--- Input Enclosed Below ---
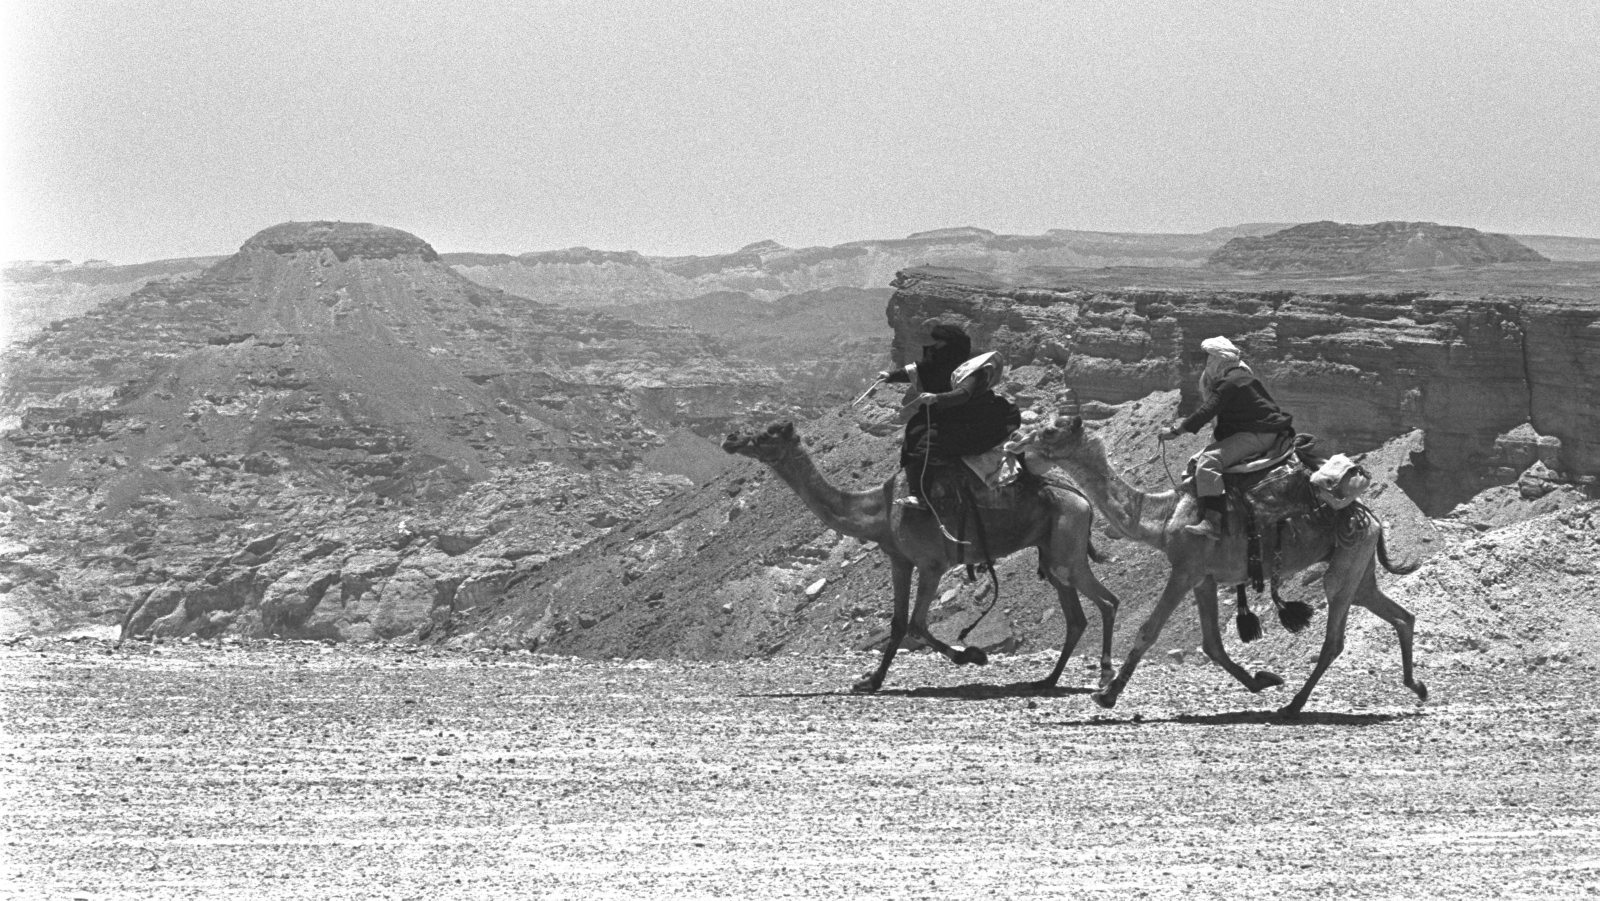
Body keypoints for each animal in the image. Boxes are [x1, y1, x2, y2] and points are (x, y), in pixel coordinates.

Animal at [721, 421, 1121, 693]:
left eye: (765, 435)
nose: (731, 438)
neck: (880, 509)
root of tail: (1083, 500)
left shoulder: (932, 564)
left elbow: (915, 624)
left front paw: (973, 655)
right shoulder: (899, 559)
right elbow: (898, 623)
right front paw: (870, 681)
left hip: (1068, 546)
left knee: (1108, 602)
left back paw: (1102, 677)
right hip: (1053, 555)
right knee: (1076, 618)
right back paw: (1047, 680)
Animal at [1005, 401, 1426, 717]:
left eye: (1050, 431)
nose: (1013, 439)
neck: (1165, 516)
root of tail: (1370, 516)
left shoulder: (1184, 568)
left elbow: (1148, 631)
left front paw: (1106, 694)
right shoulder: (1203, 577)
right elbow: (1212, 644)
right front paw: (1262, 680)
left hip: (1347, 559)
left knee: (1334, 638)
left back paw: (1293, 706)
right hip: (1359, 562)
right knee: (1399, 614)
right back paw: (1416, 686)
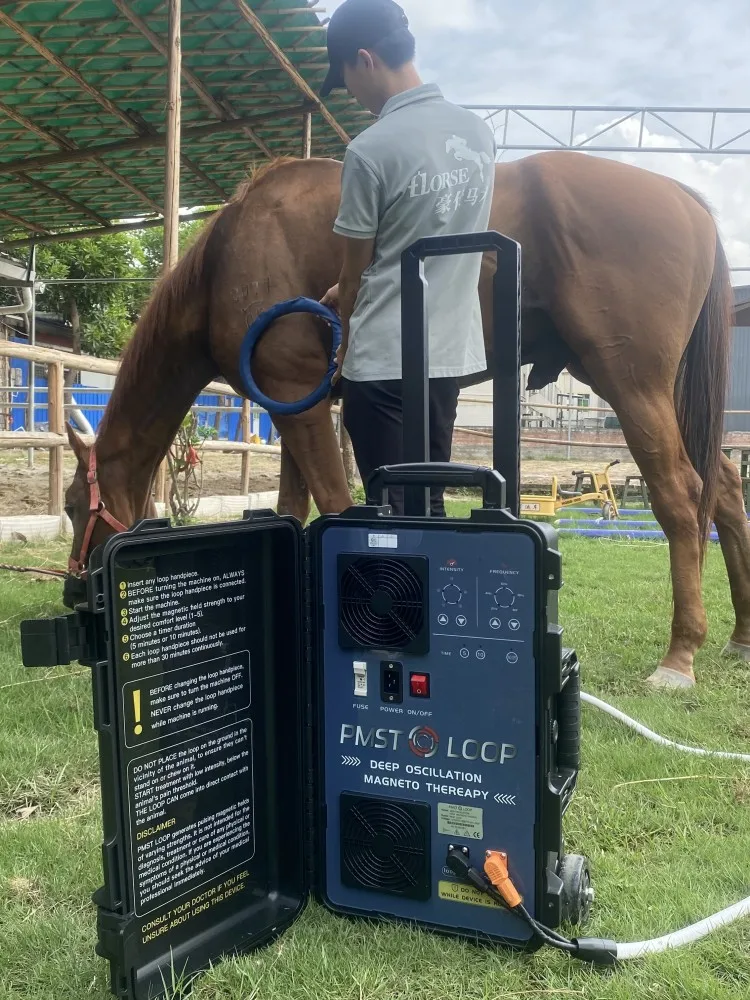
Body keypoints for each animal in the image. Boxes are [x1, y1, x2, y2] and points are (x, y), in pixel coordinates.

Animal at [61, 154, 748, 688]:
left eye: (73, 506)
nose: (73, 592)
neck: (232, 252)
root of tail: (685, 200)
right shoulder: (295, 402)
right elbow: (292, 502)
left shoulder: (295, 395)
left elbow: (334, 501)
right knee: (725, 489)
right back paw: (739, 635)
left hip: (632, 385)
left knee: (681, 495)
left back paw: (679, 657)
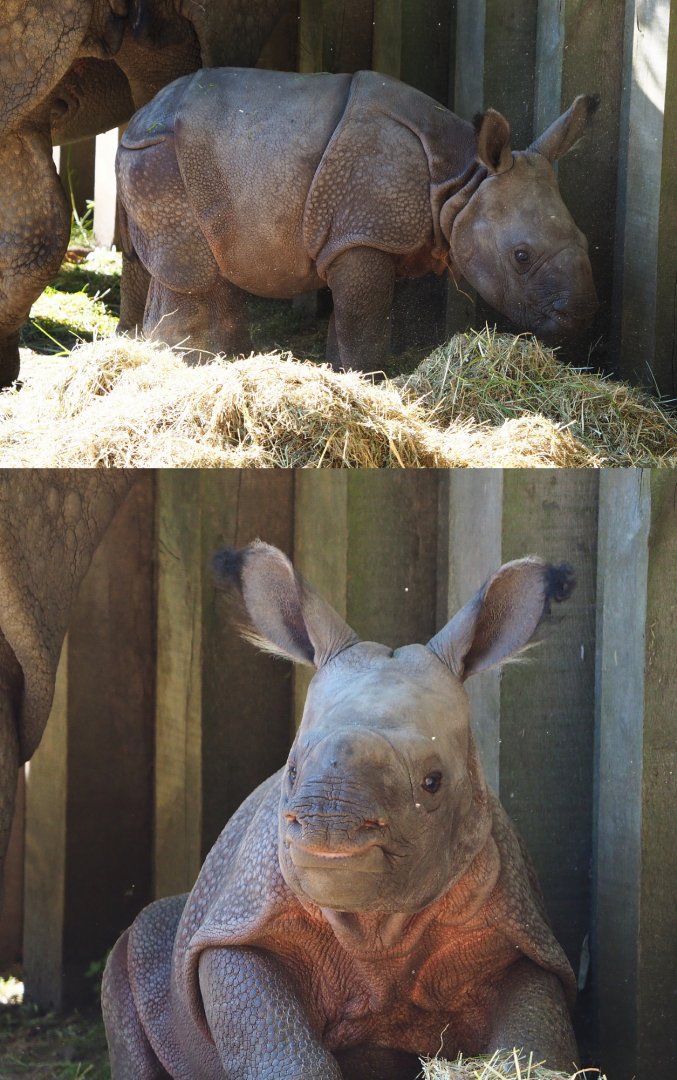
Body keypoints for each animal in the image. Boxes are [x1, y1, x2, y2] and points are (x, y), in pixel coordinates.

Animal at [102, 540, 579, 1080]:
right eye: (290, 770)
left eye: (433, 782)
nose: (328, 824)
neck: (375, 928)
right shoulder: (235, 924)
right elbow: (272, 1034)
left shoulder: (521, 934)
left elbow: (536, 1031)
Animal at [116, 67, 598, 371]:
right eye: (521, 256)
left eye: (585, 240)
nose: (579, 320)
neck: (461, 181)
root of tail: (135, 120)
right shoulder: (363, 236)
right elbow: (364, 324)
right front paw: (368, 381)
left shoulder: (366, 238)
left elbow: (349, 323)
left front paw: (338, 373)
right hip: (158, 158)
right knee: (189, 273)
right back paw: (180, 363)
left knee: (210, 271)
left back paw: (222, 361)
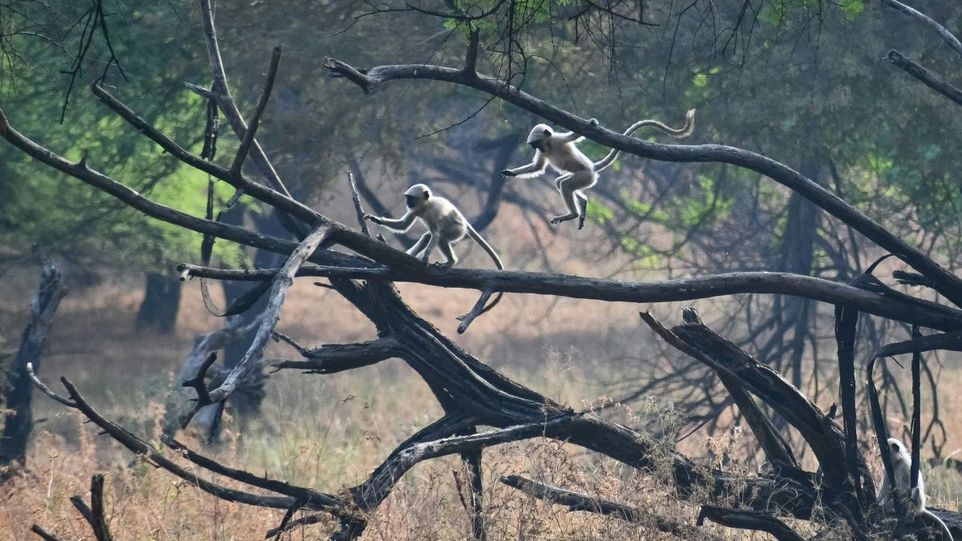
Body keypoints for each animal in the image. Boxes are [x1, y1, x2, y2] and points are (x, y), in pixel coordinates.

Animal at [365, 183, 504, 314]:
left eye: (411, 198)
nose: (407, 202)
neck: (426, 205)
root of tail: (464, 222)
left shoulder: (433, 212)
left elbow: (436, 233)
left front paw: (426, 257)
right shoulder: (415, 210)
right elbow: (403, 226)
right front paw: (376, 219)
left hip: (457, 230)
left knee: (440, 237)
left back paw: (450, 262)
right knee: (427, 236)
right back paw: (409, 257)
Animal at [501, 109, 695, 228]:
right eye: (534, 146)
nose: (538, 149)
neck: (549, 146)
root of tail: (593, 168)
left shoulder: (558, 139)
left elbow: (577, 135)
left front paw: (591, 123)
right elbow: (538, 167)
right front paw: (510, 172)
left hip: (586, 176)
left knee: (565, 185)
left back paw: (572, 214)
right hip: (583, 177)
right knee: (560, 182)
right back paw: (582, 203)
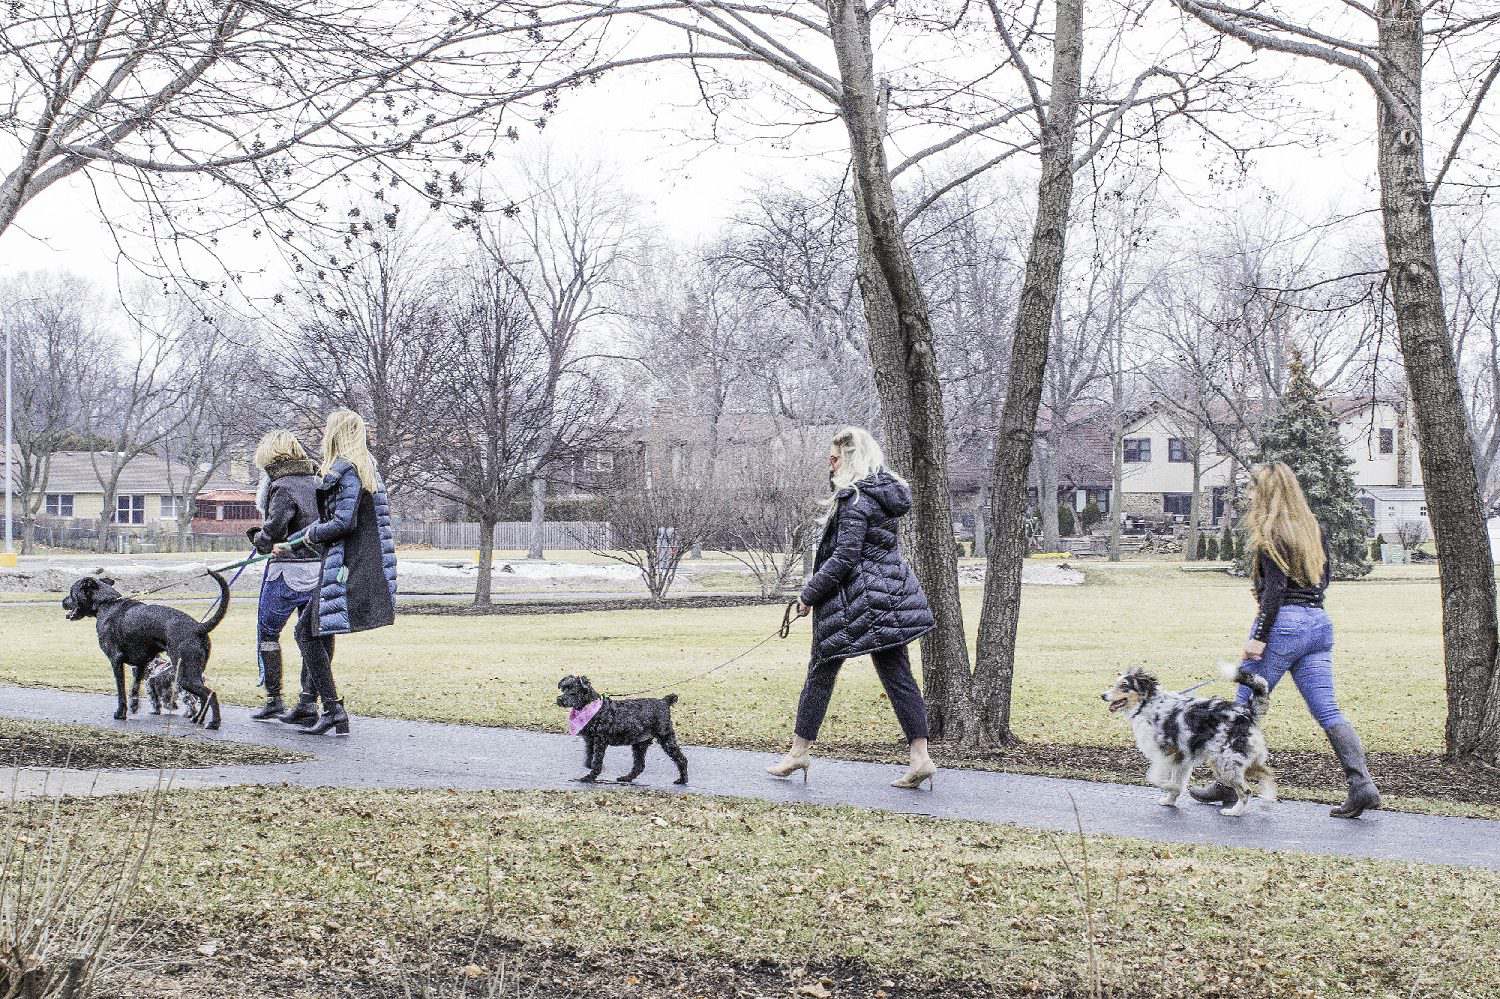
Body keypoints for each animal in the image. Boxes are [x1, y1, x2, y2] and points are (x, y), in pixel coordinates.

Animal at [61, 573, 228, 729]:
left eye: (71, 592)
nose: (62, 602)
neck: (106, 603)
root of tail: (198, 627)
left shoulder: (116, 661)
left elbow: (121, 690)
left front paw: (120, 713)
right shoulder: (141, 664)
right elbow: (134, 687)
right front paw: (134, 706)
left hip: (185, 676)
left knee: (210, 694)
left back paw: (214, 723)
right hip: (194, 673)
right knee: (203, 697)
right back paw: (197, 718)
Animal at [555, 672, 687, 780]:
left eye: (573, 690)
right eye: (564, 688)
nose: (560, 699)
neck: (592, 707)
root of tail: (664, 702)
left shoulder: (600, 741)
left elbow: (596, 761)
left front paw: (590, 777)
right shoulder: (590, 741)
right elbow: (589, 758)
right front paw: (590, 768)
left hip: (666, 739)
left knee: (682, 759)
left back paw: (682, 780)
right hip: (640, 744)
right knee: (639, 766)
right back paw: (626, 778)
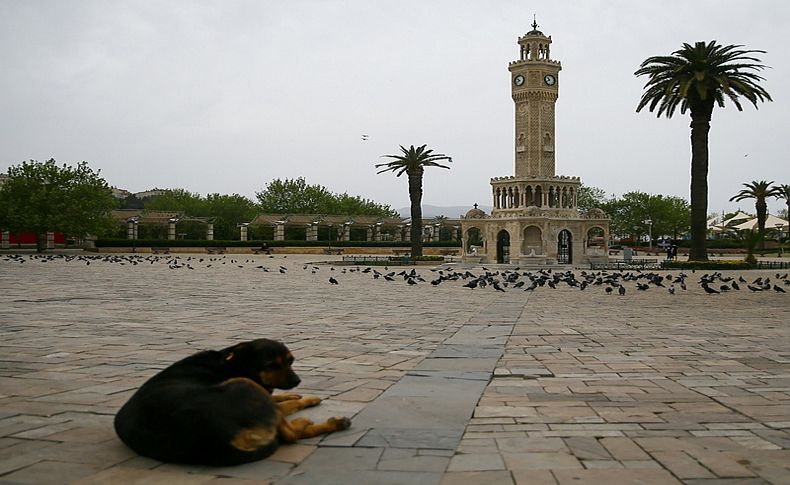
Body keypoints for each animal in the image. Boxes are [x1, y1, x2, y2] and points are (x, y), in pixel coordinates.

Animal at [114, 338, 352, 464]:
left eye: (291, 361)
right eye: (272, 365)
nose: (297, 381)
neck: (232, 361)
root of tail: (219, 441)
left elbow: (280, 397)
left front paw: (294, 394)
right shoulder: (257, 388)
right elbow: (285, 404)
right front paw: (303, 398)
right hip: (242, 384)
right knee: (291, 434)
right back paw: (322, 422)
--- End of Enclosed Input ---
» **Instructions to follow**:
Leaving out only the pictures, retype every record exactly.

» **Task answer**:
Body keypoints for each animal in the image. Boxes are [x1, y1, x2, y2] and points are (x, y), in pixel coordinates.

Animal at [721, 421, 1121, 693]:
left eye: (765, 435)
nose: (731, 438)
neck: (880, 509)
root of tail: (1083, 500)
left shoulder: (932, 564)
left elbow: (915, 624)
left front paw: (973, 655)
right shoulder: (899, 559)
right elbow: (898, 623)
right front paw: (870, 681)
left hip: (1068, 546)
left knee: (1108, 602)
left back paw: (1102, 677)
right hip: (1053, 555)
right knee: (1076, 618)
right back paw: (1047, 680)
Animal at [1005, 401, 1426, 717]:
left eye: (1050, 431)
nose: (1013, 439)
neck: (1165, 516)
root of tail: (1370, 516)
left shoulder: (1184, 568)
left elbow: (1148, 631)
left front paw: (1106, 694)
right shoulder: (1203, 577)
right elbow: (1212, 644)
right front paw: (1262, 680)
left hip: (1347, 559)
left knee: (1334, 638)
left back paw: (1293, 706)
right hip: (1359, 562)
right knee: (1399, 614)
right back paw: (1416, 686)
Body keypoints for each animal in the image. Boxes are [x1, y1, x2, y2] and points are (x, y), in pixel coordinates.

Animal at [61, 154, 748, 688]:
left eye: (73, 506)
nose: (73, 592)
neck: (232, 252)
root of tail: (685, 200)
right shoulder: (295, 402)
right elbow: (292, 502)
left shoulder: (295, 395)
left elbow: (334, 501)
right knee: (725, 489)
right back paw: (739, 635)
left hip: (632, 385)
left knee: (681, 495)
left back paw: (679, 657)
Body keypoints for each animal in the image. Boxes are [x1, y1, x2, y2] and points are (x, y), in pixel coordinates.

Animal at [102, 540, 579, 1080]:
right eye: (290, 770)
left eye: (433, 782)
nose: (328, 824)
neck: (375, 928)
right shoulder: (235, 924)
right elbow: (272, 1034)
left shoulder: (521, 934)
left elbow: (536, 1031)
Animal at [116, 67, 598, 371]:
right eye: (521, 256)
left eye: (585, 240)
nose: (579, 320)
neck: (461, 181)
root of tail: (135, 120)
right shoulder: (363, 236)
right elbow: (364, 324)
right front paw: (368, 381)
left shoulder: (366, 238)
left elbow: (349, 323)
left front paw: (338, 373)
right hip: (158, 158)
right knee: (189, 273)
right back paw: (180, 363)
left knee: (210, 271)
left back paw: (222, 361)
Body keypoints for each animal in the image. Boxes are [x1, y1, x2, y2] and points are (x, y), in pixel coordinates.

Animal at [365, 183, 504, 314]:
left eye: (411, 198)
nose: (407, 202)
neck: (426, 205)
root of tail: (464, 222)
left shoulder: (433, 212)
left elbow: (436, 233)
left front paw: (426, 257)
right shoulder: (415, 210)
right elbow: (403, 226)
right front paw: (376, 219)
left hip: (457, 230)
left knee: (440, 237)
left back paw: (450, 262)
right knee: (427, 236)
right back paw: (409, 257)
Animal at [501, 109, 695, 228]:
right eye: (534, 146)
nose: (538, 149)
neck: (549, 146)
root of tail: (593, 168)
left shoulder: (558, 139)
left elbow: (577, 135)
left front paw: (591, 123)
right elbow: (538, 167)
right front paw: (510, 172)
left hip: (586, 176)
left knee: (565, 185)
left back paw: (572, 214)
right hip: (583, 177)
right knee: (560, 182)
right back paw: (582, 203)
Body keypoints for each animal in the image. Boxes are [x1, y1, x2, y2] and points are (x, y), in pixel coordinates.

Animal at [61, 573, 228, 729]:
left eye: (71, 592)
nose: (62, 602)
neck: (106, 603)
root of tail: (198, 627)
left shoulder: (116, 661)
left elbow: (121, 690)
left front paw: (120, 713)
right shoulder: (141, 664)
right elbow: (134, 687)
right front paw: (134, 706)
left hip: (185, 676)
left knee: (210, 694)
left back paw: (214, 723)
right hip: (194, 673)
right knee: (203, 697)
right back paw: (197, 718)
Animal at [555, 672, 687, 780]:
left eye: (573, 690)
right eye: (564, 688)
nose: (560, 699)
neck: (592, 707)
root of tail: (664, 702)
left shoulder: (600, 741)
left elbow: (596, 761)
left front paw: (590, 777)
right shoulder: (590, 741)
right elbow: (589, 758)
right front paw: (590, 768)
left hip: (666, 739)
left knee: (682, 759)
left back paw: (682, 780)
right hip: (640, 744)
right knee: (639, 766)
right back paw: (626, 778)
Body keypoints for each animal in the image. Boxes are [x1, y1, x2, y2] and points are (x, y), in pixel coordinates.

Animal at [114, 338, 352, 464]:
left eye: (291, 361)
right eye: (272, 365)
nose: (297, 381)
neck: (232, 361)
root of tail: (219, 441)
left elbow: (280, 397)
left front paw: (294, 394)
right shoulder: (257, 388)
right elbow: (285, 404)
right front paw: (303, 398)
right hip: (242, 384)
right knee: (291, 434)
right back paw: (322, 422)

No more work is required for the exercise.